Natural key objectives of this government committee would include:

  • discussing and approving policy documents (no matter what they are called — "political proposals," "strategies," "concepts," "policy concepts" etc.) on the top political level;
  • discussing policy priorities — policies of highest and lowest priority for the Government;
  • allocating budget resources for the next year and for the medium term based on policy priority.

More or less formalized, these formats of interaction of top officials exist in many countries and are part of budget planning.

The Strategy Committee presented on January 10 is such an attempt to create an additional platform for discussing draft policies on the top political level. An attempt to pilot-test an idea in the context when it is practically impossible to quickly change the format of government meetings because it is very difficult to change approaches that took decades to crystallize.

For the pilot to succeed, it is crucial for all Strategy Committee members to get involved — the Prime Minister, vice ministers, and all ministers because only they are authorized to make necessary political decisions.

The Committee's success also relies on ministers to use the policy-making potential of directorates, which is their top priority objective (based on Regulations on Directorates).

If this pilot succeeds, it will be a great move ahead in the reform of all government proceedings and an improvement in the quality of its decisions and public administration as a whole.
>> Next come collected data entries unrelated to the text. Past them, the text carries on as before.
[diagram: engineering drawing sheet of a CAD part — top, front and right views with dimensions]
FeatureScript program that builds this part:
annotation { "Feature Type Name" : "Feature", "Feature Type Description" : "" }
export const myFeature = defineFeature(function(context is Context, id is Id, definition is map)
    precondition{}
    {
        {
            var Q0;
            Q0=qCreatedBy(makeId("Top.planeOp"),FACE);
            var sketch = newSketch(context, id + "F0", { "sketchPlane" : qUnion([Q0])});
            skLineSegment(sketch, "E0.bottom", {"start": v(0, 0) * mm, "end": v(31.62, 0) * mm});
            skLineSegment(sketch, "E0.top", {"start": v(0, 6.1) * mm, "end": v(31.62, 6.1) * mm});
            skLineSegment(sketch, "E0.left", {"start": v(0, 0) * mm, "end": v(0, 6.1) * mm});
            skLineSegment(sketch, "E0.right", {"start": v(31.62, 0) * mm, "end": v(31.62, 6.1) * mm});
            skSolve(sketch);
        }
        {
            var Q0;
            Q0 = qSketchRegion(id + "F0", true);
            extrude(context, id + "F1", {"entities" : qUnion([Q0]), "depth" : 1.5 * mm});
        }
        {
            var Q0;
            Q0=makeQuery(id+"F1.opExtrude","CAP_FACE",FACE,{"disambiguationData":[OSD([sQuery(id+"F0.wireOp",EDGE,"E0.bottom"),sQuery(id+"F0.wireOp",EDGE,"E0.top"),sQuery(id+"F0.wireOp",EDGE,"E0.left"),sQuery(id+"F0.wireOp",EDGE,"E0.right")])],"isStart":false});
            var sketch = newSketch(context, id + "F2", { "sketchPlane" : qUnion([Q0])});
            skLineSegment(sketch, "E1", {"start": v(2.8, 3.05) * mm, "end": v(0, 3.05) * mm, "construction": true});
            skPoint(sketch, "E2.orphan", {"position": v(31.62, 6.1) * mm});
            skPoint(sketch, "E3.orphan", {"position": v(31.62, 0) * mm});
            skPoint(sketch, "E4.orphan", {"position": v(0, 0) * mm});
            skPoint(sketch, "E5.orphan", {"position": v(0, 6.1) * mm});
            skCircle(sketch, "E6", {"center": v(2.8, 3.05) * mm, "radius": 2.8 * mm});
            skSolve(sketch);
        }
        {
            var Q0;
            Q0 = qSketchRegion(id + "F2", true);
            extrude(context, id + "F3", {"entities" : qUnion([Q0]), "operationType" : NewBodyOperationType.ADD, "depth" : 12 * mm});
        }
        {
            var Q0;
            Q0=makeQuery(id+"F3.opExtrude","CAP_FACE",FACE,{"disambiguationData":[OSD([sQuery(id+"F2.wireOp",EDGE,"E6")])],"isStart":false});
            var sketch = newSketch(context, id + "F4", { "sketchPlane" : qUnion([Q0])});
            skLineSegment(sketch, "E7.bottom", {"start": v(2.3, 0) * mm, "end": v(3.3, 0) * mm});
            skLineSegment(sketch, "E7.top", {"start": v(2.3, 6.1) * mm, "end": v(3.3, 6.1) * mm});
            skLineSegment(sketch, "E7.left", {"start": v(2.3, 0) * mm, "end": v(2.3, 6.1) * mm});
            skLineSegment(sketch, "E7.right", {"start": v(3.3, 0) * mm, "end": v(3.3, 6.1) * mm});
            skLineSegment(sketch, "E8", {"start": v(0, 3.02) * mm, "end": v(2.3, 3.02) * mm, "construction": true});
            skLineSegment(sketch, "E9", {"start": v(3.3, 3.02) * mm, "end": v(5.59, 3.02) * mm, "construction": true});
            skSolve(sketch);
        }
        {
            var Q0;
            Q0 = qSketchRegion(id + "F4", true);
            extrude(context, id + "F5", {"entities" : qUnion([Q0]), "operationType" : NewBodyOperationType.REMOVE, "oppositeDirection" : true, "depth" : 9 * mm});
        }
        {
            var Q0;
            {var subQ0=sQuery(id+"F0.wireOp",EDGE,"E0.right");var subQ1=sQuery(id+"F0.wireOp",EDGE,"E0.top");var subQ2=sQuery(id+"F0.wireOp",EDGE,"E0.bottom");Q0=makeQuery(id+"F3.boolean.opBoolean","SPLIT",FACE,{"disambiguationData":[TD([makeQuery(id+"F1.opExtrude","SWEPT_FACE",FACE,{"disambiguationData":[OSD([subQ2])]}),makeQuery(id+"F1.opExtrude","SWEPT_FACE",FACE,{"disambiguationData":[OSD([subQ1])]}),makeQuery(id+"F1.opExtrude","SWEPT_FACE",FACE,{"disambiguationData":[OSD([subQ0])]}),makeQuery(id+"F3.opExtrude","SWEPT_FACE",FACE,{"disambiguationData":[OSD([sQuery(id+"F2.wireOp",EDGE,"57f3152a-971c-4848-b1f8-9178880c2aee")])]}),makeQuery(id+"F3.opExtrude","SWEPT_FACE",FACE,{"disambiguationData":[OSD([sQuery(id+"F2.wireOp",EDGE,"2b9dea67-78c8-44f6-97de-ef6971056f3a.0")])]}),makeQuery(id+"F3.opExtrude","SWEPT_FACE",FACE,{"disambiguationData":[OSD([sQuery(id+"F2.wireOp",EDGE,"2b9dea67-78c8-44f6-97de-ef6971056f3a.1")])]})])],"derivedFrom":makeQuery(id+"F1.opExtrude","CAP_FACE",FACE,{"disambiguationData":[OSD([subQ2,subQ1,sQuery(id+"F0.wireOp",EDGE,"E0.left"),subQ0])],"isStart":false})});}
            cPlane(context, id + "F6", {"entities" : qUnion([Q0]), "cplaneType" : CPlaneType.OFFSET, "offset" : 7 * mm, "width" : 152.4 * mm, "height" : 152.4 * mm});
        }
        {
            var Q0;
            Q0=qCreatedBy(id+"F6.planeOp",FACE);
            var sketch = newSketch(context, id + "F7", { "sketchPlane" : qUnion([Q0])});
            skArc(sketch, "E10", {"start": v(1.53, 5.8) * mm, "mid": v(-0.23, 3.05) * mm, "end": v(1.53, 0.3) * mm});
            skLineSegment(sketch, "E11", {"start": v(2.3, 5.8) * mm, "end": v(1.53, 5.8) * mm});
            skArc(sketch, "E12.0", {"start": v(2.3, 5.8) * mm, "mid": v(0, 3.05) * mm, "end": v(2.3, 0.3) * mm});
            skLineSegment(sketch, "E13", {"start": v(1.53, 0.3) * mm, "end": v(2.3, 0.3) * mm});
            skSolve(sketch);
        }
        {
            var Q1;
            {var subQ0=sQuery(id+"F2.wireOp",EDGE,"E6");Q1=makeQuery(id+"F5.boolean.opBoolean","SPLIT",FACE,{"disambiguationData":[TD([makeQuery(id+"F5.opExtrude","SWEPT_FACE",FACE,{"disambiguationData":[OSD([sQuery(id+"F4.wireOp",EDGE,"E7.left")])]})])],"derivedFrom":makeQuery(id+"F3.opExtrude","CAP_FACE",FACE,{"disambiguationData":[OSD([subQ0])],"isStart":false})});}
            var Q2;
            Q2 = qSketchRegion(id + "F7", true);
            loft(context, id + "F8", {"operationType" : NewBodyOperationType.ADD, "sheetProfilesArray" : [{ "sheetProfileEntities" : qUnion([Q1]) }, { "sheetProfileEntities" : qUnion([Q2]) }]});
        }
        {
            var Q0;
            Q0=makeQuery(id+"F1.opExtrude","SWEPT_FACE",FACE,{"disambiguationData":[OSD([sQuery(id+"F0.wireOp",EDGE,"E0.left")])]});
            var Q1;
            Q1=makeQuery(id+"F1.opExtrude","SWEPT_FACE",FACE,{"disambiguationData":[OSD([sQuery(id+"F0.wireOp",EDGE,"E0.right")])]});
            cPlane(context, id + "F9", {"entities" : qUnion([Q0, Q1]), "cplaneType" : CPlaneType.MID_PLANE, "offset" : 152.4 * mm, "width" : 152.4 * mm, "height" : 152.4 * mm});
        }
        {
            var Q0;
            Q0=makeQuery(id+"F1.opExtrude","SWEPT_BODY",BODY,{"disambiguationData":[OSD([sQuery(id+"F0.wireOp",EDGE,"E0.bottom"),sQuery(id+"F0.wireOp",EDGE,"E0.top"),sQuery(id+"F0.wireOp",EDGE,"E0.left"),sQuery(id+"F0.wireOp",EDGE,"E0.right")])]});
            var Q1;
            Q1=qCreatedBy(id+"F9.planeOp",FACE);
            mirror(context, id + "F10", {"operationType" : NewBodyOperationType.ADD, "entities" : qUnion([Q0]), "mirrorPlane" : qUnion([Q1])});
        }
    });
Otherwise, this Committee risks turning into a formality — discussing subtleties with persons not authorized to make political decisions.

This initiative suggests the Prime Minister understands the importance of this matter and strives to introduce modern practices in the Government's activities.

Hopefully, this attempt will succeed and be able to shift the focus of the Government and ministers followed by the entire state machinery from routine and performance measurement by the number of regulations to policy making. Both Government officials and the society at large will benefit from this.